*Given entries*
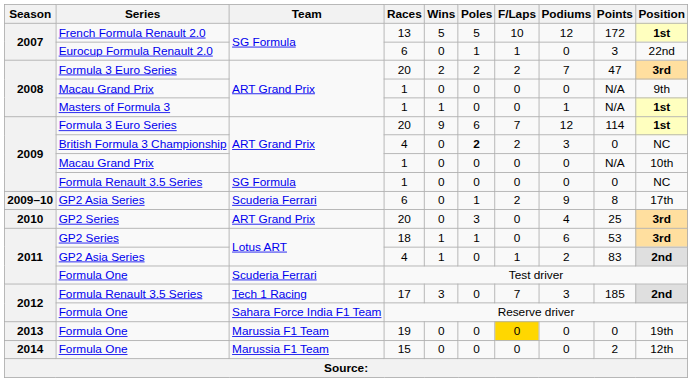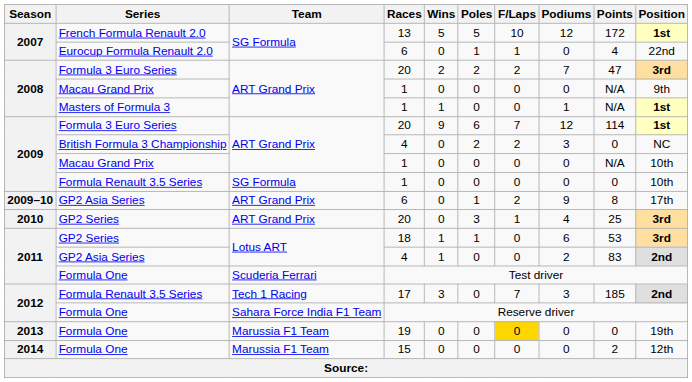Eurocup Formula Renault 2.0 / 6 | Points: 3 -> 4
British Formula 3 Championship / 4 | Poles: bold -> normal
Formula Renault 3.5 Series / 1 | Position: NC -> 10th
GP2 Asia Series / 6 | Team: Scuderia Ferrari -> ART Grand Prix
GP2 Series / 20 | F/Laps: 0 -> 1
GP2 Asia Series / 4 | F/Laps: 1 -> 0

*What this task involves*
Return the difference lines from every item above, word for word, and leave out the pictures.

*The result*
Eurocup Formula Renault 2.0 / 6 | Points: 3 -> 4
British Formula 3 Championship / 4 | Poles: bold -> normal
Formula Renault 3.5 Series / 1 | Position: NC -> 10th
GP2 Asia Series / 6 | Team: Scuderia Ferrari -> ART Grand Prix
GP2 Series / 20 | F/Laps: 0 -> 1
GP2 Asia Series / 4 | F/Laps: 1 -> 0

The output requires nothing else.